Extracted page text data
- - - -

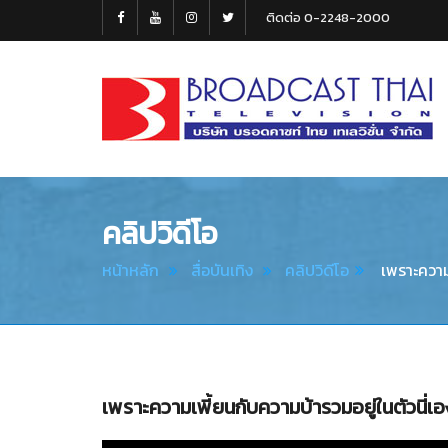
ติดต่อ 0-2248-2000
Broadcast
Thai
Television
คลิปวิดีโอ
หน้าหลัก
สื่อบันเทิง
คลิปวิดีโอ
เพราะความเ
เพราะความเพี้ยนกับความบ้ารวมอยู่ในตัวนี่เ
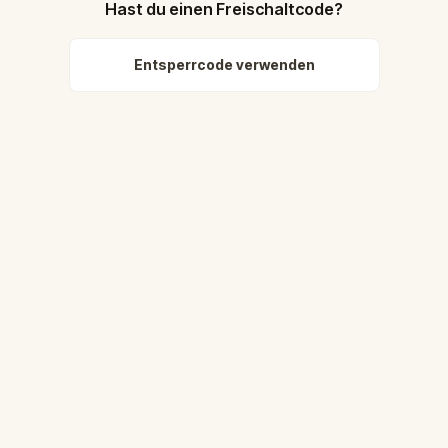
Hast du einen Freischaltcode?
Entsperrcode verwenden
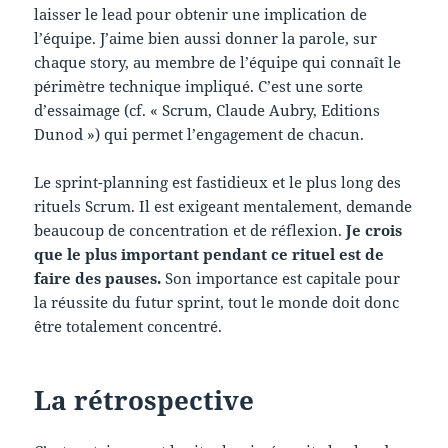
laisser le lead pour obtenir une implication de
l’équipe. J’aime bien aussi donner la parole, sur
chaque story, au membre de l’équipe qui connaît le
périmètre technique impliqué. C’est une sorte
d’essaimage (cf. « Scrum, Claude Aubry, Editions
Dunod ») qui permet l’engagement de chacun.
Le sprint-planning est fastidieux et le plus long des
rituels Scrum. Il est exigeant mentalement, demande
beaucoup de concentration et de réflexion.
Je crois
que le plus important pendant ce rituel est de
faire des pauses.
Son importance est capitale pour
la réussite du futur sprint, tout le monde doit donc
être totalement concentré.
La rétrospective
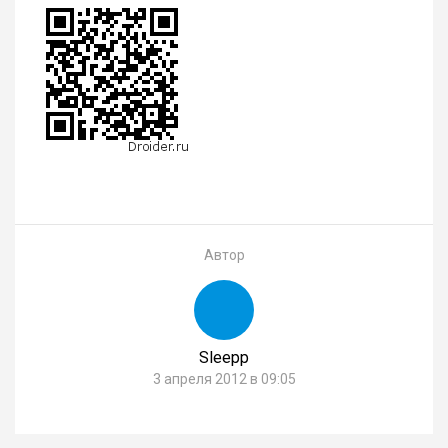
Автор
Sleepp
3 апреля 2012 в 09:05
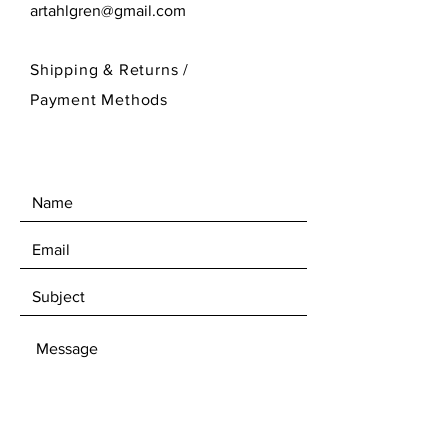
artahlgren@gmail.com
Shipping & Returns /
Payment Methods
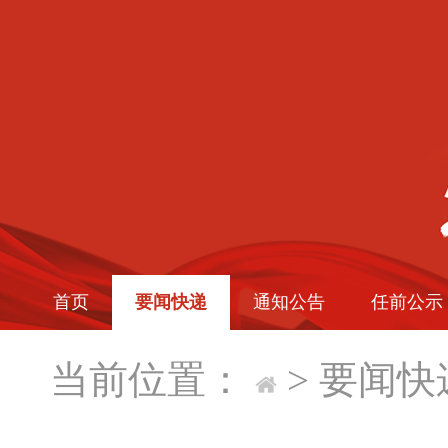
首页
要闻快递
通知公告
任前公示
当前位置：
>
要闻快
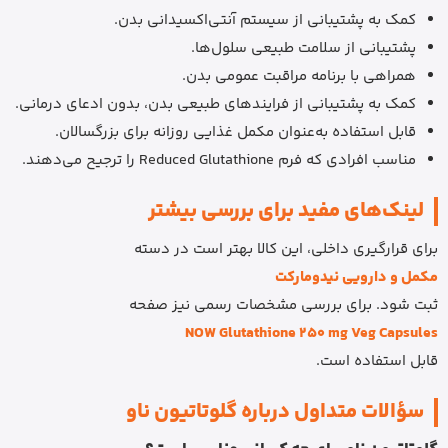
کمک به پشتیبانی از سیستم آنتی‌اکسیدانی بدن.
پشتیبانی از سلامت طبیعی سلول‌ها.
همراهی با برنامه مراقبت عمومی بدن.
کمک به پشتیبانی از فرایندهای طبیعی بدن، بدون ادعای درمانی.
قابل استفاده به‌عنوان مکمل غذایی روزانه برای بزرگسالان.
مناسب افرادی که فرم Reduced Glutathione را ترجیح می‌دهند.
لینک‌های مفید برای بررسی بیشتر
برای قرارگیری داخلی، این کالا بهتر است در دسته
مکمل و دارویی نیدومارکت
ثبت شود. برای بررسی مشخصات رسمی نیز صفحه
NOW Glutathione 250 mg Veg Capsules
قابل استفاده است.
سؤالات متداول درباره گلوتاتیون ناو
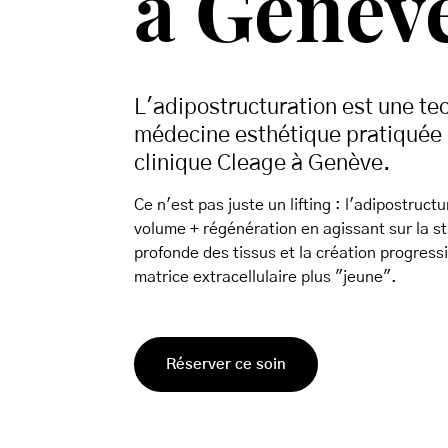
à Genèv
L'adipostructuration est une te
médecine esthétique pratiquée 
clinique Cleage à Genève.
Ce n'est pas juste un lifting : l'adipostruct
volume + régénération en agissant sur la s
profonde des tissus et la création progress
matrice extracellulaire plus "jeune".
Réserver ce soin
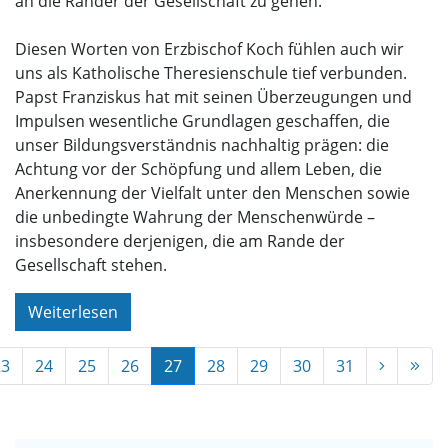
an die Ränder der Gesellschaft zu gehen.“
Diesen Worten von Erzbischof Koch fühlen auch wir
uns als Katholische Theresienschule tief verbunden.
Papst Franziskus hat mit seinen Überzeugungen und
Impulsen wesentliche Grundlagen geschaffen, die
unser Bildungsverständnis nachhaltig prägen: die
Achtung vor der Schöpfung und allem Leben, die
Anerkennung der Vielfalt unter den Menschen sowie
die unbedingte Wahrung der Menschenwürde –
insbesondere derjenigen, die am Rande der
Gesellschaft stehen.
Weiterlesen
23
24
25
26
27
28
29
30
31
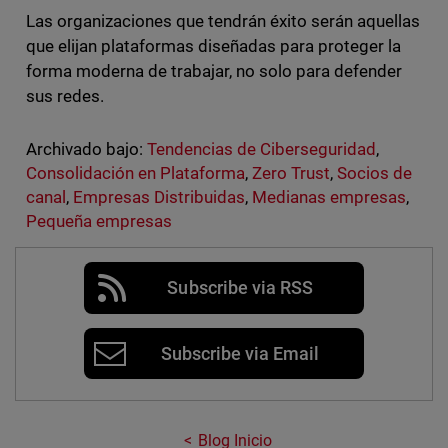
Las organizaciones que tendrán éxito serán aquellas
que elijan plataformas diseñadas para proteger la
forma moderna de trabajar, no solo para defender
sus redes.
Archivado bajo:
Tendencias de Ciberseguridad
,
Consolidación en Plataforma
,
Zero Trust
,
Socios de
canal
,
Empresas Distribuidas
,
Medianas empresas
,
Pequeña empresas
Subscribe via RSS
Subscribe via Email
Blog Inicio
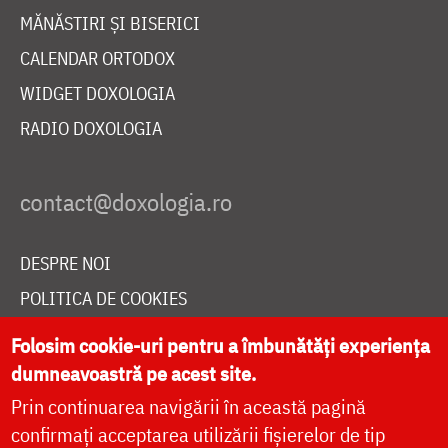
MĂNĂSTIRI ȘI BISERICI
CALENDAR ORTODOX
WIDGET DOXOLOGIA
RADIO DOXOLOGIA
DESPRE NOI
POLITICA DE COOKIES
DONEAZĂ ONLINE PENTRU CATEDRALA NAȚIONALĂ
Folosim cookie-uri pentru a îmbunătăți experiența
dumneavoastră pe acest site.
Prin continuarea navigării în această pagină
LIVE
confirmați acceptarea utilizării fișierelor de tip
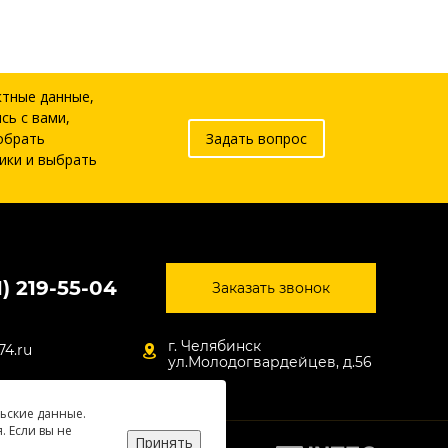
ктные данные,
сь с вами,
обрать
Задать вопрос
ики и выбрать
1) 219-55-04
Заказать звонок
г. Челябинск
74.ru
ул.Молодогвардейцев, д.56
льские данные.
. Если вы не
Принять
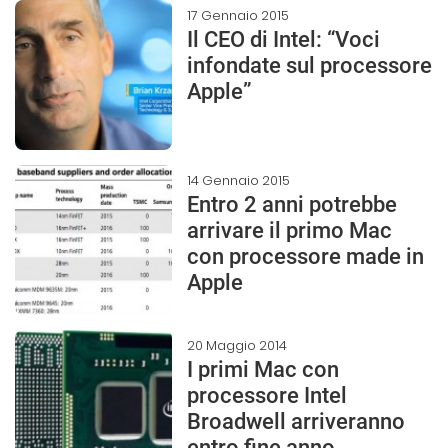
17 Gennaio 2015
Il CEO di Intel: “Voci
infondate sul processore
Apple”
14 Gennaio 2015
Entro 2 anni potrebbe
arrivare il primo Mac
con processore made in
Apple
20 Maggio 2014
I primi Mac con
processore Intel
Broadwell arriveranno
entro fine anno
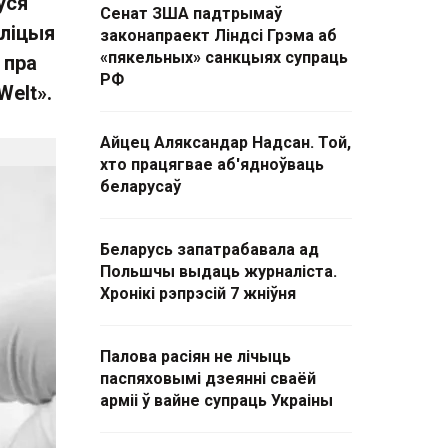
ўся
Сенат ЗША падтрымаў
аліцыя
законапраект Ліндсі Грэма аб
«пякельных» санкцыях супраць
 пра
РФ
Welt».
Айцец Аляксандар Надсан. Той,
хто працягвае аб'ядноўваць
беларусаў
Беларусь запатрабавала ад
Польшчы выдаць журналіста.
Хронікі рэпрэсій 7 жніўня
Палова расіян не лічыць
паспяховымі дзеянні сваёй
арміі ў вайне супраць Украіны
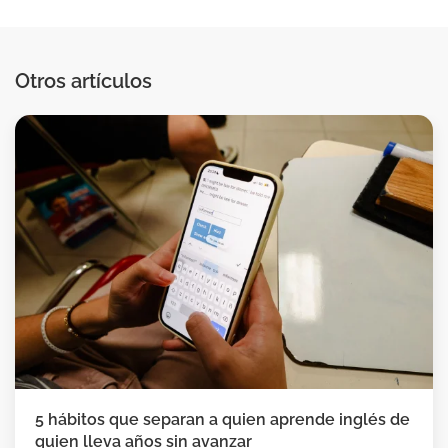
Otros artículos
5 hábitos que separan a quien aprende inglés de
quien lleva años sin avanzar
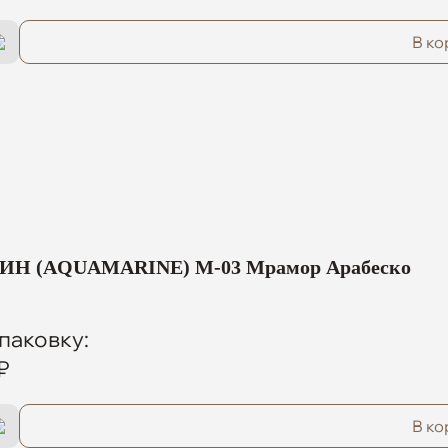
В ко
Н (AQUAMARINE) M-03 Мрамор Арабеско
паковку:
₽
В ко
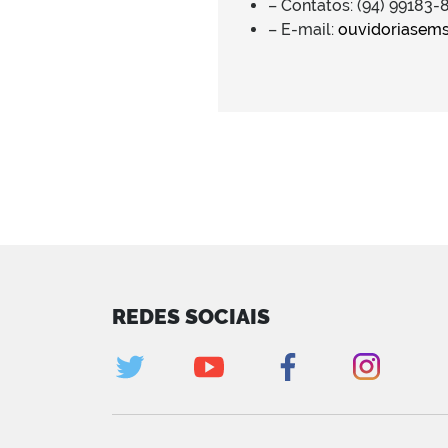
– Contatos: (94) 99183
– E-mail:
ouvidoriasems
REDES SOCIAIS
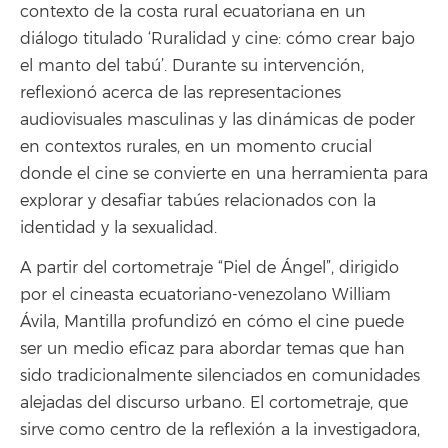
contexto de la costa rural ecuatoriana en un
diálogo titulado ‘Ruralidad y cine: cómo crear bajo
el manto del tabú’. Durante su intervención,
reflexionó acerca de las representaciones
audiovisuales masculinas y las dinámicas de poder
en contextos rurales, en un momento crucial
donde el cine se convierte en una herramienta para
explorar y desafiar tabúes relacionados con la
identidad y la sexualidad.
A partir del cortometraje “Piel de Ángel”, dirigido
por el cineasta ecuatoriano-venezolano William
Ávila, Mantilla profundizó en cómo el cine puede
ser un medio eficaz para abordar temas que han
sido tradicionalmente silenciados en comunidades
alejadas del discurso urbano. El cortometraje, que
sirve como centro de la reflexión a la investigadora,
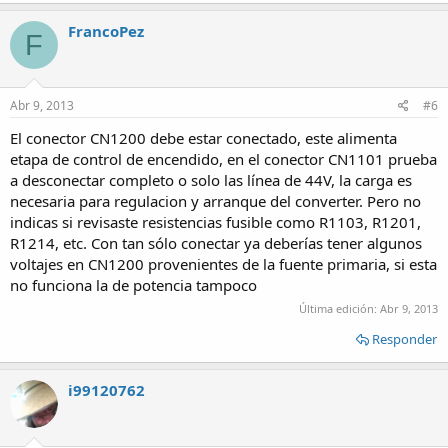
FrancoPez
F
Abr 9, 2013
#6
El conector CN1200 debe estar conectado, este alimenta
etapa de control de encendido, en el conector CN1101 prueba
a desconectar completo o solo las línea de 44V, la carga es
necesaria para regulacion y arranque del converter. Pero no
indicas si revisaste resistencias fusible como R1103, R1201,
R1214, etc. Con tan sólo conectar ya deberías tener algunos
voltajes en CN1200 provenientes de la fuente primaria, si esta
no funciona la de potencia tampoco
Última edición:
Abr 9, 2013
Responder
i99120762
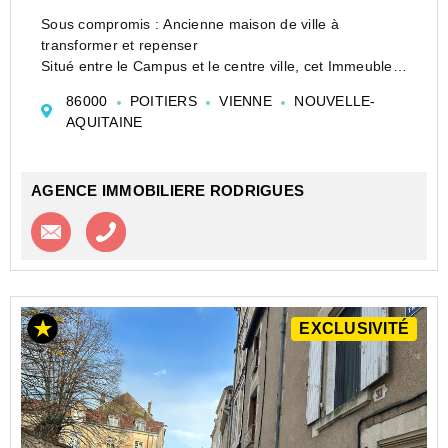
Sous compromis : Ancienne maison de ville à
transformer et repenser
Situé entre le Campus et le centre ville, cet Immeuble
se compose de deux appartements et un local
86000
POITIERS
VIENNE
NOUVELLE-
commercial.
AQUITAINE
Une rénovation s'impose soit pour le transformer à
usage d'hab...
AGENCE IMMOBILIERE RODRIGUES
Contacter l'agence
Appeler l’agence
EXCLUSIVITÉ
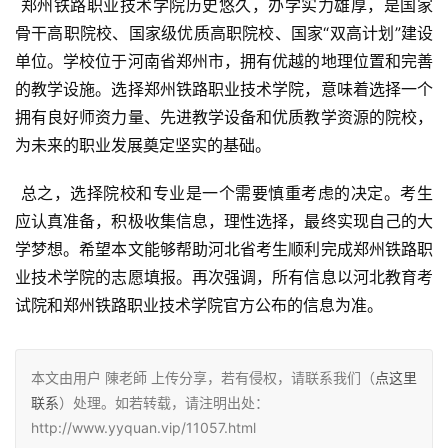
 郑州铁路职业技术学院历史悠久，办学实力雄厚，是国家
骨干高职院校、国家级优质高职院校、国家“双高计划”建设
单位。学校位于河南省郑州市，拥有优越的地理位置和完善
的教学设施。选择郑州铁路职业技术学院，意味着选择一个
拥有良好师资力量、先进教学设备和优质教学资源的院校，
为未来的职业发展奠定坚实的基础。
 总之，选择院校和专业是一个需要慎重考虑的决定。考生
应认真准备，积极收集信息，理性选择，最终实现自己的大
学梦想。希望本文能够帮助河北省考生顺利完成郑州铁路职
业技术学院的志愿填报。再次强调，所有信息以河北教育考
试院和郑州铁路职业技术学院官方公布的信息为准。
本文由用户 陳老師 上传分享，若有侵权，请联系我们（
点这里
联系
）处理。如若转载，请注明出处：
http://www.yyquan.vip/11057.html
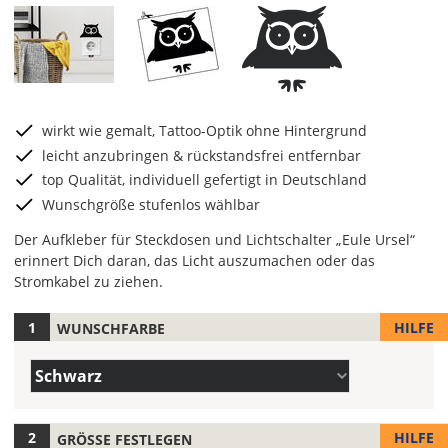
wirkt wie gemalt, Tattoo-Optik ohne Hintergrund
leicht anzubringen & rückstandsfrei entfernbar
top Qualität, individuell gefertigt in Deutschland
Wunschgröße stufenlos wählbar
Der Aufkleber für Steckdosen und Lichtschalter „Eule Ursel“
erinnert Dich daran, das Licht auszumachen oder das
Stromkabel zu ziehen.
HILFE
WUNSCHFARBE
Hier
legst
Farbe/n
Du
Schwarz
(Wert
die
1)
Farbe
Deines
HILFE
GRÖSSE FESTLEGEN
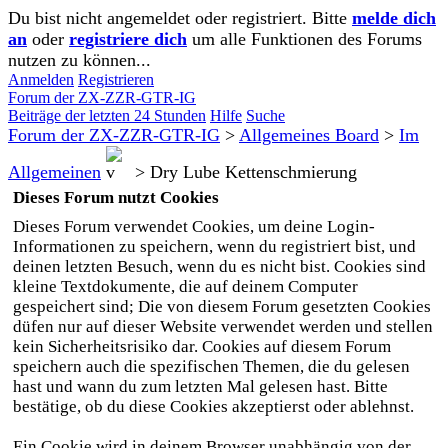
Du bist nicht angemeldet oder registriert. Bitte
melde dich
an
oder
registriere dich
um alle Funktionen des Forums
nutzen zu können...
Anmelden
Registrieren
Forum der ZX-ZZR-GTR-IG
Beiträge der letzten 24 Stunden
Hilfe
Suche
Forum der ZX-ZZR-GTR-IG
>
Allgemeines Board
>
Im
Allgemeinen
>
Dry Lube Kettenschmierung
Dieses Forum nutzt Cookies
Dieses Forum verwendet Cookies, um deine Login-
Informationen zu speichern, wenn du registriert bist, und
deinen letzten Besuch, wenn du es nicht bist. Cookies sind
kleine Textdokumente, die auf deinem Computer
gespeichert sind; Die von diesem Forum gesetzten Cookies
düfen nur auf dieser Website verwendet werden und stellen
kein Sicherheitsrisiko dar. Cookies auf diesem Forum
speichern auch die spezifischen Themen, die du gelesen
hast und wann du zum letzten Mal gelesen hast. Bitte
bestätige, ob du diese Cookies akzeptierst oder ablehnst.
Ein Cookie wird in deinem Browser unabhängig von der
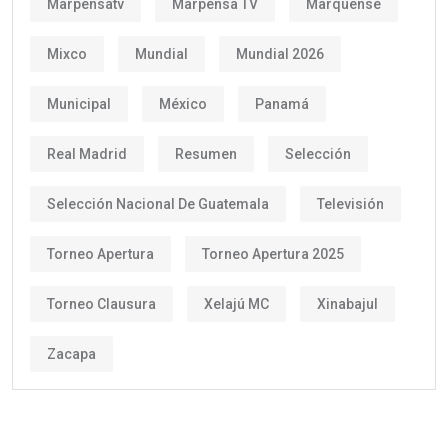
Marpensatv
Marpensa TV
Marquense
Mixco
Mundial
Mundial 2026
Municipal
México
Panamá
Real Madrid
Resumen
Selección
Selección Nacional De Guatemala
Televisión
Torneo Apertura
Torneo Apertura 2025
Torneo Clausura
Xelajú MC
Xinabajul
Zacapa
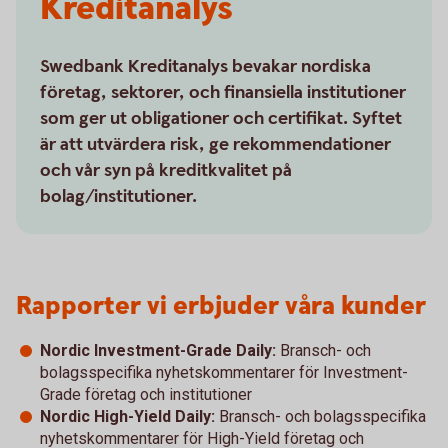
Kreditanalys
Swedbank Kreditanalys bevakar nordiska
företag, sektorer, och finansiella institutioner
som ger ut obligationer och certifikat. Syftet
är att utvärdera risk, ge rekommendationer
och vår syn på kreditkvalitet på
bolag/institutioner.
Rapporter vi erbjuder våra kunder
Nordic Investment-Grade Daily:
Bransch- och
bolagsspecifika nyhetskommentarer för Investment-
Grade företag och institutioner
Nordic High-Yield Daily:
Bransch- och bolagsspecifika
nyhetskommentarer för High-Yield företag och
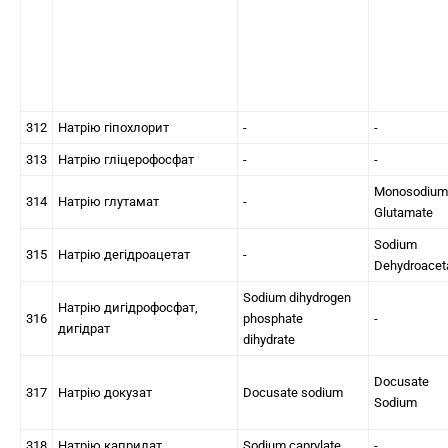
312
Натрію гіпохлорит
-
-
313
Натрію гліцерофосфат
-
-
Monosodium
314
Натрію глутамат
-
Glutamate
Sodium
315
Натрію дегідроацетат
-
Dehydroacet
Sodium dihydrogen
Натрію дигідрофосфат,
316
phosphate
-
дигідрат
dihydrate
Docusate
317
Натрію докузат
Docusate sodium
Sodium
318
Натрію каприлат
Sodium caprylate
-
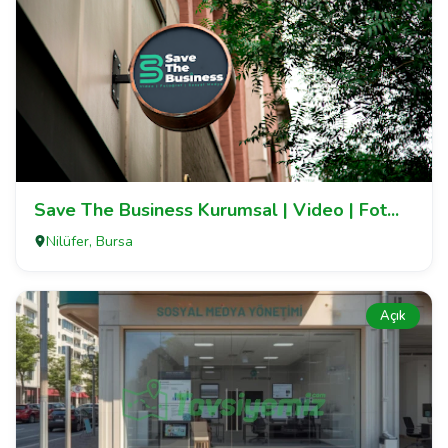
Save The Business Kurumsal | Video | Fot...
Nilüfer, Bursa
Açık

- - - -

* **Instructions to follow**: Your reply should be the lines of the records from the start through the line with "Claude Aubry, Editions", copied word for word, pictures omitted.

* **Answer to this exercise**:
ติดต่อ 0-2248-2000
Broadcast
Thai
Television
คลิปวิดีโอ
หน้าหลัก
สื่อบันเทิง
คลิปวิดีโอ
เพราะความเ
เพราะความเพี้ยนกับความบ้ารวมอยู่ในตัวนี่เ
Hast du einen Freischaltcode?
Entsperrcode verwenden
laisser le lead pour obtenir une implication de
l’équipe. J’aime bien aussi donner la parole, sur
chaque story, au membre de l’équipe qui connaît le
périmètre technique impliqué. C’est une sorte
d’essaimage (cf. « Scrum, Claude Aubry, Editions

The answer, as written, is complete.